ところがABCマートの場合、ホーキンスやVANSといった他社のブランド名を使っています。なので、これってプライベートブランドなの?って思ったんです。そこで調べてみたら、以下の記事を発見しました。
NBではあるものの、小売(屋号)の名前に頼らず、ひとつの独立したNBとしての認知度、地位を確立するブランド、いわゆる「ナショナル・プライベートブランド(NPB)」とでも言うべき商品開発が、今後、小売のPB戦略の潮流となるだろう。
<引用:2013/9/22 ビジネスジャーナル 「PB先進企業・靴のABCマート、驚異の戦略~ブランド単体と小売、2つの顔で相乗効果」>
なるほど~。ナショナルブランドとは、ずばりホーキンスやVANSのこと。つまりABCマート(小売店)にとっては他社の商品。

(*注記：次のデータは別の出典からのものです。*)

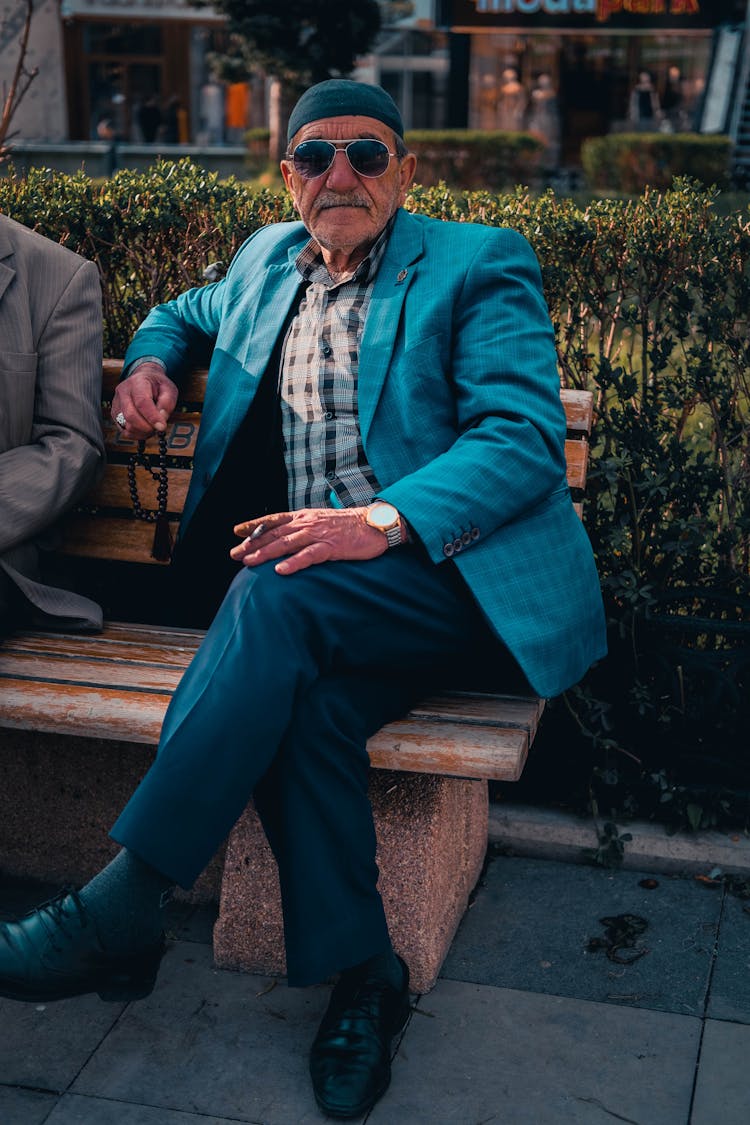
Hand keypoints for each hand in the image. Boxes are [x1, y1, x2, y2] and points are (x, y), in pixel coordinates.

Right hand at [111, 363, 178, 438]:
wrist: (144, 379)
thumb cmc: (157, 385)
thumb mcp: (169, 389)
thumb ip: (167, 403)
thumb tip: (161, 419)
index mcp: (137, 382)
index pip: (141, 402)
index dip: (152, 417)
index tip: (162, 426)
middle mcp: (123, 391)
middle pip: (130, 415)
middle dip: (147, 427)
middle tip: (159, 427)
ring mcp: (117, 403)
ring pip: (126, 425)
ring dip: (142, 431)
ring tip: (153, 426)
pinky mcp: (115, 414)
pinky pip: (124, 430)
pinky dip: (137, 434)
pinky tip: (145, 429)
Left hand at [231, 508, 390, 574]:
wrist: (375, 524)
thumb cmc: (349, 526)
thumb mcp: (322, 522)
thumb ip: (304, 527)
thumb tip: (287, 536)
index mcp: (304, 516)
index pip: (274, 520)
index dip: (254, 525)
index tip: (236, 531)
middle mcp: (307, 523)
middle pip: (274, 533)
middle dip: (252, 544)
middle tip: (234, 554)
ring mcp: (318, 534)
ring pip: (286, 543)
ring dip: (266, 553)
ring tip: (249, 562)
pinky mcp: (331, 547)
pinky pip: (309, 556)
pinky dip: (294, 563)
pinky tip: (280, 571)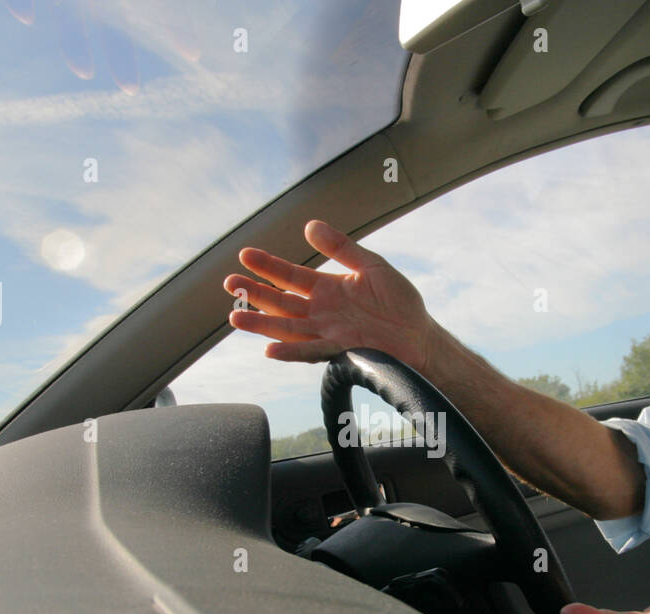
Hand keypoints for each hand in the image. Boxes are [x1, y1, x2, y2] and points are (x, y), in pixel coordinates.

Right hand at [224, 219, 438, 370]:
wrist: (420, 334)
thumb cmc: (398, 302)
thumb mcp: (370, 265)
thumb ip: (341, 247)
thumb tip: (310, 225)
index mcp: (326, 289)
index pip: (290, 275)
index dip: (268, 266)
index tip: (245, 255)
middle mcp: (321, 312)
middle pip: (280, 302)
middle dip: (254, 293)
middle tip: (230, 283)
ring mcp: (327, 332)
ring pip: (286, 328)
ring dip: (261, 323)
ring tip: (235, 316)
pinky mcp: (339, 350)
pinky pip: (310, 351)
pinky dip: (290, 352)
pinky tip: (270, 350)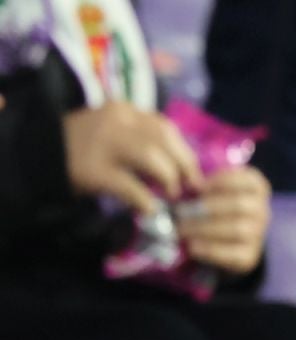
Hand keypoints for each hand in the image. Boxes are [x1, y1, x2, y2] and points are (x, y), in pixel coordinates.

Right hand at [61, 102, 204, 215]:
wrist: (39, 156)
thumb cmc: (85, 148)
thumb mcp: (116, 133)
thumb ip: (145, 141)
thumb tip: (184, 167)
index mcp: (124, 111)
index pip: (166, 128)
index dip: (186, 154)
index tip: (194, 175)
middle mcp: (116, 121)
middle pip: (166, 142)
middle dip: (185, 168)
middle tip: (188, 189)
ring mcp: (104, 144)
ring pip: (154, 159)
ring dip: (169, 181)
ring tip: (169, 196)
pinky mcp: (95, 170)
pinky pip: (132, 187)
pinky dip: (146, 201)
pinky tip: (149, 209)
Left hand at [178, 165, 270, 275]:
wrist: (226, 241)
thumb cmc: (215, 208)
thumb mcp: (214, 190)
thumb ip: (204, 185)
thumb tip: (185, 186)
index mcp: (256, 189)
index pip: (248, 180)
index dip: (222, 181)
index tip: (199, 187)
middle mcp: (262, 211)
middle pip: (240, 205)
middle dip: (208, 207)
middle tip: (180, 211)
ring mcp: (258, 235)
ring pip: (237, 229)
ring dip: (205, 229)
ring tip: (182, 229)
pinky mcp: (250, 256)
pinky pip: (233, 254)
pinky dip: (211, 249)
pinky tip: (192, 246)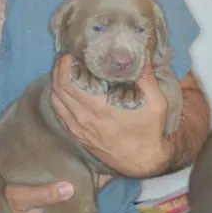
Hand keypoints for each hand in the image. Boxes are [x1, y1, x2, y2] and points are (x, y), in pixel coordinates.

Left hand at [50, 55, 171, 177]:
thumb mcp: (155, 102)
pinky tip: (64, 93)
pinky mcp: (77, 137)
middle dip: (58, 70)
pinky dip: (58, 101)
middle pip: (58, 88)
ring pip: (56, 102)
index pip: (67, 81)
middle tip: (67, 59)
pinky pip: (59, 115)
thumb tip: (141, 50)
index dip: (64, 64)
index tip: (70, 53)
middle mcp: (83, 117)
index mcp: (98, 106)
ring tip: (64, 72)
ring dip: (56, 84)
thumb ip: (145, 75)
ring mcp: (77, 129)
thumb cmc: (149, 131)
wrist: (142, 162)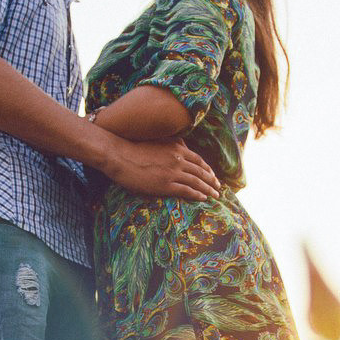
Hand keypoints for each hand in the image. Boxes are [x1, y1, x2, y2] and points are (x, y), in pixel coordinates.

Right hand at [107, 138, 222, 199]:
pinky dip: (197, 195)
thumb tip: (182, 145)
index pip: (198, 160)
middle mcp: (178, 159)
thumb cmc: (135, 148)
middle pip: (201, 172)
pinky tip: (203, 198)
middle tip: (218, 188)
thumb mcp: (158, 140)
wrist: (120, 156)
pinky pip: (186, 191)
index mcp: (177, 148)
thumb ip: (172, 143)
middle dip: (211, 181)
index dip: (208, 169)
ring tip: (215, 196)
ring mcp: (173, 172)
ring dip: (208, 190)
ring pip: (197, 182)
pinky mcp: (165, 185)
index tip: (213, 175)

従来の小売店ではナショナルブランドの販売が主流でした。
でもナショナルブランドだけじゃ儲からんし、品質の保持や商品の仕様変更もしやすいほうがいいじゃん!とわけで、プライベートブランド時代が到来したわけです(2008年には「セブンプレミアム」がヒット商品に選出)。
そしてさらにプライベートブランドの価値を進化させたのが、ABCマートが実践しているナショナル・プライベートブランド。集客力のある他社のブランド名を使う一方、自社で商品企画・製造販売を行うタイプです。

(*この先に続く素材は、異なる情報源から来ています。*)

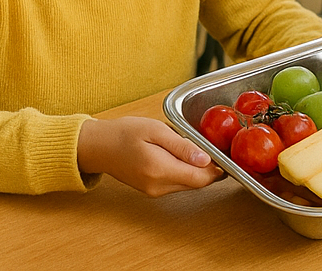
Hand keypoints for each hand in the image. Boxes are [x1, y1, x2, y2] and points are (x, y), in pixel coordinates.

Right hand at [77, 116, 223, 196]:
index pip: (200, 178)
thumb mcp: (155, 130)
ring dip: (195, 169)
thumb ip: (182, 146)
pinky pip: (176, 184)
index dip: (216, 168)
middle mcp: (158, 186)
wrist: (99, 146)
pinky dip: (183, 172)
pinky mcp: (152, 191)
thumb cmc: (124, 133)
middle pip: (196, 183)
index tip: (222, 153)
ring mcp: (155, 191)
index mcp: (160, 170)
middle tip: (207, 145)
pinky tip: (177, 156)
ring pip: (188, 185)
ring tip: (188, 147)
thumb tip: (206, 159)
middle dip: (207, 168)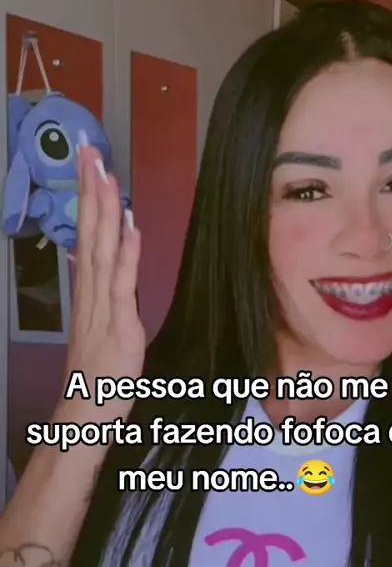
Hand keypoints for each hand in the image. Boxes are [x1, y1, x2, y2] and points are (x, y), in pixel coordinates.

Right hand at [58, 132, 144, 427]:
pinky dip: (126, 255)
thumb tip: (90, 256)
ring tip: (105, 177)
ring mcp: (104, 308)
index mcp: (89, 291)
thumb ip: (97, 289)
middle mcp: (92, 293)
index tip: (89, 166)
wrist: (86, 413)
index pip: (86, 234)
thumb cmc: (95, 373)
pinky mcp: (120, 325)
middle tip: (89, 153)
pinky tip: (130, 228)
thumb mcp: (97, 324)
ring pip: (102, 251)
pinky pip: (122, 285)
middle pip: (90, 233)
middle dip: (90, 191)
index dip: (88, 199)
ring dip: (105, 212)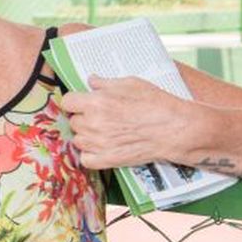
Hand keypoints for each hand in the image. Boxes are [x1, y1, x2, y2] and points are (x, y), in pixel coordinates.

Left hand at [60, 75, 191, 168]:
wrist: (175, 128)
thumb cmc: (156, 103)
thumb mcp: (131, 83)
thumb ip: (105, 82)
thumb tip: (91, 81)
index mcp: (96, 102)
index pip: (67, 102)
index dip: (75, 101)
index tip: (82, 102)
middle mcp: (93, 123)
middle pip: (73, 121)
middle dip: (83, 118)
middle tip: (100, 117)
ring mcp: (99, 144)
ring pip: (78, 140)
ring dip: (87, 136)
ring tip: (103, 131)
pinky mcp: (108, 160)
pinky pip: (85, 159)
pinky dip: (90, 155)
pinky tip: (101, 147)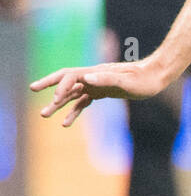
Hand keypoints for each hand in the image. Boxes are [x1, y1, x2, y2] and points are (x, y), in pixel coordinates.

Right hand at [30, 57, 167, 126]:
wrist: (154, 78)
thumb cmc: (142, 79)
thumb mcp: (126, 80)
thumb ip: (106, 79)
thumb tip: (87, 78)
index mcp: (95, 72)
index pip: (71, 77)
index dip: (61, 86)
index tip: (56, 99)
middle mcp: (93, 77)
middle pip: (65, 82)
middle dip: (49, 87)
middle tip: (32, 90)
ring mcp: (96, 85)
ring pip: (72, 94)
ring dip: (58, 104)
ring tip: (44, 115)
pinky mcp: (102, 93)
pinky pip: (83, 102)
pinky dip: (73, 112)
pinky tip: (65, 123)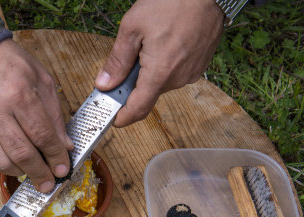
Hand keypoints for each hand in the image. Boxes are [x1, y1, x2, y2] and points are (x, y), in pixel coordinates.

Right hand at [0, 39, 72, 192]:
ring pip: (1, 161)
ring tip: (34, 173)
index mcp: (19, 94)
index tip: (63, 169)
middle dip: (39, 173)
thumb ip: (54, 116)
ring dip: (21, 173)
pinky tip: (16, 162)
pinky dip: (4, 164)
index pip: (42, 135)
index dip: (55, 156)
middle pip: (21, 153)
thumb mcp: (42, 80)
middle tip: (49, 184)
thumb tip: (64, 146)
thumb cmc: (10, 64)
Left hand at [95, 0, 224, 126]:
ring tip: (151, 43)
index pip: (138, 109)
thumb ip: (117, 60)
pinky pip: (175, 73)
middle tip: (128, 59)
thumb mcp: (132, 28)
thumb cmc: (171, 2)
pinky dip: (165, 65)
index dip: (122, 118)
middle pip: (148, 94)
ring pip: (161, 83)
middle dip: (134, 83)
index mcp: (160, 72)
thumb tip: (104, 84)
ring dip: (151, 72)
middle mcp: (178, 78)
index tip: (112, 118)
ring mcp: (191, 73)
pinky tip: (165, 43)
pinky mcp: (199, 66)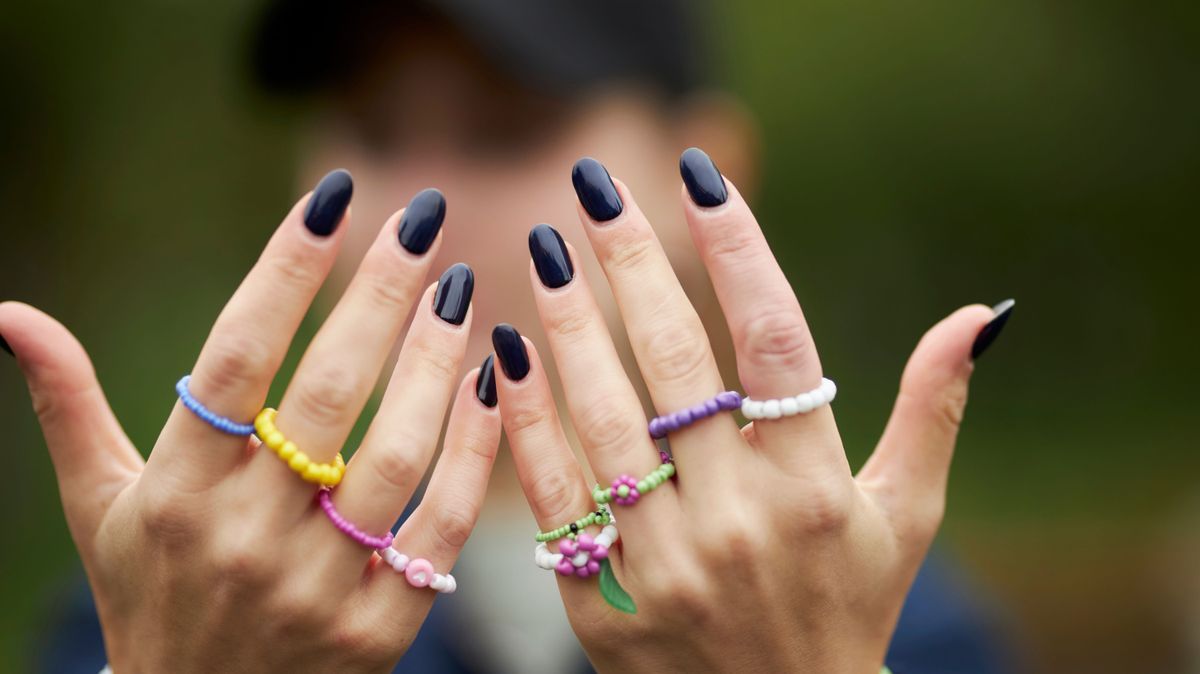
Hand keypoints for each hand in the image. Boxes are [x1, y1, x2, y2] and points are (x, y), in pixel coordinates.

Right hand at [0, 172, 499, 672]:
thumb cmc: (152, 591)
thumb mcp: (103, 505)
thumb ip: (69, 407)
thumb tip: (12, 314)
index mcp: (177, 492)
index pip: (235, 359)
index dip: (285, 271)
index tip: (332, 199)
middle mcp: (245, 535)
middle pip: (328, 394)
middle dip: (380, 295)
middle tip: (423, 219)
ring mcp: (317, 584)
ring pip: (395, 455)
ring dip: (435, 365)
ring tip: (462, 289)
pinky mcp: (378, 626)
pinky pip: (441, 526)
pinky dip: (473, 453)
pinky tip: (490, 383)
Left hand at [491, 151, 1010, 671]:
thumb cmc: (847, 607)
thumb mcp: (903, 517)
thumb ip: (933, 412)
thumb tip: (979, 317)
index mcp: (815, 490)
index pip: (773, 341)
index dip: (736, 249)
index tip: (699, 176)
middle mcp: (737, 520)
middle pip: (676, 364)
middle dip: (632, 263)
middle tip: (593, 184)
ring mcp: (664, 563)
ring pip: (603, 418)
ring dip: (569, 324)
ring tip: (543, 247)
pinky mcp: (602, 602)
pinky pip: (554, 494)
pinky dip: (525, 420)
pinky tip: (505, 353)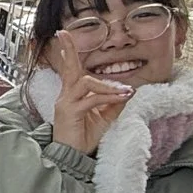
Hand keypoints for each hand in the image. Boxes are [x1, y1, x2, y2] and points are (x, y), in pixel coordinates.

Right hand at [46, 35, 131, 155]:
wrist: (71, 158)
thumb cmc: (83, 138)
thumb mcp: (103, 118)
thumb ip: (113, 104)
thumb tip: (128, 91)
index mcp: (71, 95)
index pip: (70, 71)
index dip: (68, 54)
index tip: (64, 37)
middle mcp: (66, 95)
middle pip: (68, 68)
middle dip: (67, 49)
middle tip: (63, 33)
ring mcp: (66, 103)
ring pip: (86, 83)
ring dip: (107, 86)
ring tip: (124, 92)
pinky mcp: (70, 112)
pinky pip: (91, 99)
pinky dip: (108, 97)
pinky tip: (121, 98)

ナショナル・プライベートブランドの肝は、まずナショナルブランド(他社品の商標権)を独占販売できること。そこでまだ国内に販路がない海外のブランドが狙い目といえます。ABCマートの場合、平成3年(1991)に「VANS」の国内での独占販売権契約を締結しています(株式会社インターナショナル・トレーディング・コーポレーション 有価証券報告書より)。
また自社で商品企画OKの承諾をもらうことも大事でしょう。ブランド独自のデザインや機能の基準があれば、それを最低限クリアした上で自社オリジナルを加えることを許してもらっておかないと、後々気まずいはずです。
≪まとめ≫
今でさえABCマートの戦略が注目されてますが、実は「VANS」の独占販売権契約から24年経っているわけです。そう考えるとナショナル・プライベートブランド戦略は決して簡単ではありませんが、潜在的な国内市場を活用できるブランドを海外から発掘する価値があるかもしれません。